音符は、マッピングされた譜表スタイルで表示されるドラムグループに割り当てる必要があります。そうしないと、音符は表示されません。
グループメニューで、ドラムグループを選択します。
よく使われるドラムの音(キック、スネア、ハイハット、タム、シンバルなど)をあらかじめ定義した一連のグループがあります。
メモ: 別の楽器の音(タンバリンなど)を新しいドラムグループで定義する場合は、ポップアップメニューから「新規グループ」を選択し、この項目をダブルクリックして新しいドラムグループの名前を入力します。
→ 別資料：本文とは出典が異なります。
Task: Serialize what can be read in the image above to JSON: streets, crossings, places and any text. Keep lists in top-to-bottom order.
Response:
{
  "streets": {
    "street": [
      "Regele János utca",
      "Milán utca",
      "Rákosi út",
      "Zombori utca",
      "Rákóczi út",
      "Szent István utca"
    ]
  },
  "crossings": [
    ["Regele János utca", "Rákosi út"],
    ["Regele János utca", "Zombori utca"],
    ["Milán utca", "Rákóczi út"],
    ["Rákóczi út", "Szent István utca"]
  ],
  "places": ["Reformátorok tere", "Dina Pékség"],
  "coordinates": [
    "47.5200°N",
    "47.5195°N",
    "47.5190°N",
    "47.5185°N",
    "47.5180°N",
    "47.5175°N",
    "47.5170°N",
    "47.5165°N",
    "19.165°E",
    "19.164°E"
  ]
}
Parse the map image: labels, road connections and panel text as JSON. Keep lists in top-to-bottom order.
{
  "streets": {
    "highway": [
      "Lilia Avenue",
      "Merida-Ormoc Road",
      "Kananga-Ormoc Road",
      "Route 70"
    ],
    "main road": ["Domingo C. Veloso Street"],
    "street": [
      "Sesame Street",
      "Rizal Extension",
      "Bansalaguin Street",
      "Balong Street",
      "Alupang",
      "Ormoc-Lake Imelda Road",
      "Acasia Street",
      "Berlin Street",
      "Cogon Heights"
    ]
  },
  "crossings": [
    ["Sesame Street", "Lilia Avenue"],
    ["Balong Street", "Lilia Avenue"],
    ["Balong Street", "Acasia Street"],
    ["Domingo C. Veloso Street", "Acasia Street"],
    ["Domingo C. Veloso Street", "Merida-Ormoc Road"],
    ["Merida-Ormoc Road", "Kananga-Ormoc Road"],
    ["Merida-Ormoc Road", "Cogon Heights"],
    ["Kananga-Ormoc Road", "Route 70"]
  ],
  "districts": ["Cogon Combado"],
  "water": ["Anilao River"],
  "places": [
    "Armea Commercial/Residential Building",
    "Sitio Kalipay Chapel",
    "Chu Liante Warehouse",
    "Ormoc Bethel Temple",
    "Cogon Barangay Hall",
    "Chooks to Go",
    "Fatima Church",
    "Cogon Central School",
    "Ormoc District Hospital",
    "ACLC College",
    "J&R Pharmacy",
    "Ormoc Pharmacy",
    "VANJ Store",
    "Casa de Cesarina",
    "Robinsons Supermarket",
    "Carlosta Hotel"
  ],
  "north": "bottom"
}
「表示位置」(相対的な位置)パラメータを設定します。
「表示位置」パラメータは、音符を譜線に割り当てます。音符の位置は、譜表の第 5 線(一番上の譜線)からの相対的な距離になります。値を整数で指定すると、音符は譜線上に配置されます。小数で指定すると、音符は譜線の間に配置されます。
メモ: 音符の位置は譜表スタイルウインドウでも設定できますが、この方法は、該当するドラムグループのすべての音符に影響します。
これらのオプションを使って、スコアの同じ譜線の上(または同じ高さ)に、符頭の形状が異なる 2 種類の MIDI ノート(たとえば、2 種類のバスドラムの音)を表示できます。
マッピングされた譜表スタイルを新規作成する場合は、譜表スタイルウインドウで、「新規」>「マップドスタイル」と選択し、譜表、声部、およびドラムグループの情報を入力します。詳細については、前述の説明、および譜表スタイルを操作するを参照してください。
譜表スタイルウインドウでは、マッピングされた譜表スタイルの名前の前には「#」の文字が付けられています。
複数の MIDI 音源に異なるドラムを割り当てる場合、マップドインストゥルメントウインドウで、音源ごとに異なるドラムマップを作成できます。ただし、ドラムグループのリストの内容は、プロジェクトのどの音源でも同じになります。これにより、マッピングされた同じ譜表スタイルで異なるドラムトラックを作成できます。たとえば、スネアドラムは、すべて同じ形で表示されるようになります。
新しいドラムグループ(「Kick2」、「Snare2」など)を作成します。
マッピングされた 2 つ目の譜表スタイルを作成し、このドラムグループを表示します。